Providing Anesthesia for Patients with Substance Use Disorder
The burgeoning opioid crisis presents a series of critical challenges to CRNAs who provide anesthesia care to patients who are suffering from or in recovery from the disease of addiction. In response, during the 2017 Jan Stewart Memorial Wellness Lecture, Sunday, Sept. 10, a panel of CRNA experts offered a timely overview of “Safe Anesthesia Care of the Patient with Substance Use Disorder.”
The topic of this year’s lecture was particularly poignant and significant given the fact that its namesake, former AANA President Jan Stewart, CRNA, ARNP, died of a self-administered overdose of sufentanil. Linda Stone, DNP, CRNA, the moderator of the panel discussion, noted that Stewart’s passing in 2002 brought home the realization that “no one is immune to the risk” of opioid addiction and that “when the risk is ignored, our whole profession is in danger.”

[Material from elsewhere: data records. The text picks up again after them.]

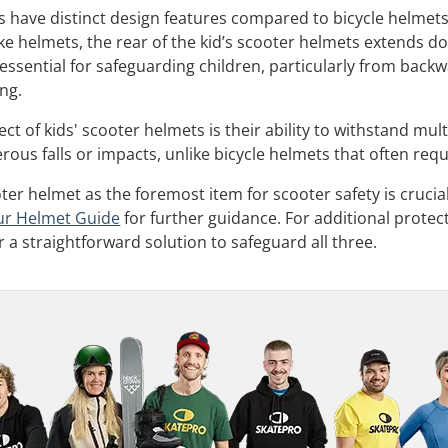
 have distinct design features compared to bicycle helmets, 
ke helmets, the rear of the kid’s scooter helmets extends do
s essential for safeguarding children, particularly from ba
ng.
t of kids' scooter helmets is their ability to withstand mult
us falls or impacts, unlike bicycle helmets that often requi
oter helmet as the foremost item for scooter safety is crucial,
ur Helmet Guide
for further guidance. For additional protec
r a straightforward solution to safeguard all three.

The AANA Wellness Program was formed as a way to continue Stewart’s legacy. After being introduced to the audience, Stewart’s daughter, Sara Stewart Gomes, told the audience that it is “humbling to see how these programs have grown up” since her mother passed and that she is truly honored to hear the stories about the impact the program has had on the lives of members and their families.
The Science of Addiction
The panel discussion began with an overview by Olin (Brad) Hutto, MHS, CRNA, of the science behind substance use disorder (SUD). Substance use disorder is defined in the fifth edition of the Diagnostic and Statistical Manual of Mental Disorders as the “recurrent use of alcohol or other drugs that causes clinically and functionally significant impairment such as health problems, disability, and failure to meet major responsibilities at home.” Addiction is the most severe, chronic stage of SUD, with substantial loss of self-control and compulsive drug-taking despite the desire to stop.

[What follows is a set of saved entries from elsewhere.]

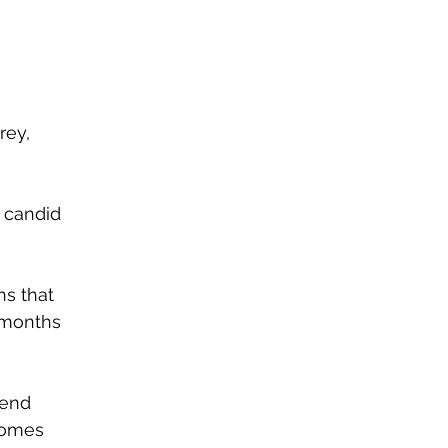
rey, 
 candid 
s that 
 months 
pend 
comes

Hutto explained that addiction “is an actual disease of the brain” with physiologic changes that eventually result in compulsive drug-taking. He demonstrated the concept to the audience with a slide showing a scan of the brain of a patient addicted to cocaine next to a normal brain. On the same slide, a scan of a diseased heart was next to that of a normal heart. Both the diseased heart and the brain of the patient with SUD showed visible, profound damage.
Medication Assisted Treatment
Jessica Switzman, MSN, CRNA, continued the panel discussion with an overview of medication-assisted treatment, defined as a whole-patient treatment approach using medications in combination with counseling and behavioral therapies. Types of medications used by such patients include agonists such as methadone, partial agonists such as buprenorphine, and antagonists such as vivotrol.
Anesthesia Planning and Care
Brian Selai, MSN, CRNA, concluded the panel with a presentation on assessing and planning the anesthetic care of patients with SUD. Selai stressed the importance of building a relationship with the patient even though “you only have a few minutes” before the procedure. During the preanesthesia assessment, the provider has to obtain sensitive information from the patient, including whether the patient is in the acute phase or the recovery phase of SUD, medication history, and medications currently used. Discussing the patient’s needs and fears is important, Selai said, and the provider can consult with an addictionologist if necessary.
Selai touched on the value of Enhanced Recovery after Surgery (ERAS) protocols and non-opioid pain management options and urged patients to become familiar with AANA’s online resources.
Before the lecture concluded with a question-and-answer session, Selai urged the audience to consider the positive impact they can have on patients with SUD. “Give yourself more credit than you do,” he said. “What we do and the choices we make has a large impact on a patient’s life beyond the few hours we spend with them.”